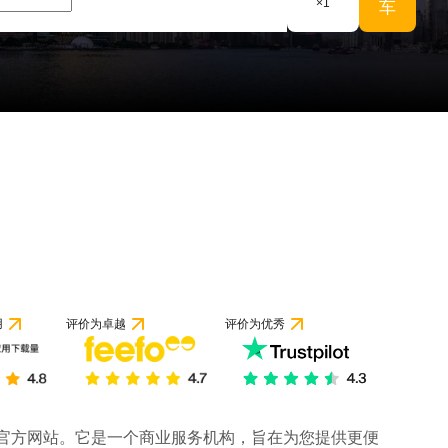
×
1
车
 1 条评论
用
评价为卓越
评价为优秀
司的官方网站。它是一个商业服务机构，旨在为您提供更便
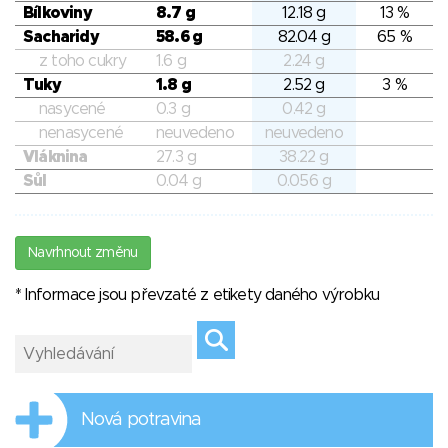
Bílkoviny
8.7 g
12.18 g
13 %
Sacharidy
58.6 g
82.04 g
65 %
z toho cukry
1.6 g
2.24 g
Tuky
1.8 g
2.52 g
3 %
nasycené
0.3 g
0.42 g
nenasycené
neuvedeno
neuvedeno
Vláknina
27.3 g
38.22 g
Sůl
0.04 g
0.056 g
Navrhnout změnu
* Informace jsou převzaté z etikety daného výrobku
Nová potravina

* * *

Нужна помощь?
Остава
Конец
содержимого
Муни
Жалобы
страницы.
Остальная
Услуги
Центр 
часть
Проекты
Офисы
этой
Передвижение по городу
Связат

=== TASK TO CARRY OUT ===
Take the material above and output only the lines from the one that contains "司的官方网站。它是一个商业服务机构，旨在为您提供更便" through the one that contains "Nová potravina", ends included and images left out.

=== RESPONSE AREA ===
司的官方网站。它是一个商业服务机构，旨在为您提供更便
Bílkoviny
8.7 g
12.18 g
13 %
Sacharidy
58.6 g
82.04 g
65 %
z toho cukry
1.6 g
2.24 g
Tuky
1.8 g
2.52 g
3 %
nasycené
0.3 g
0.42 g
nenasycené
neuvedeno
neuvedeno
Vláknina
27.3 g
38.22 g
Sůl
0.04 g
0.056 g
Navrhnout změnu
* Informace jsou převzaté z etikety daného výrobku
Nová potravina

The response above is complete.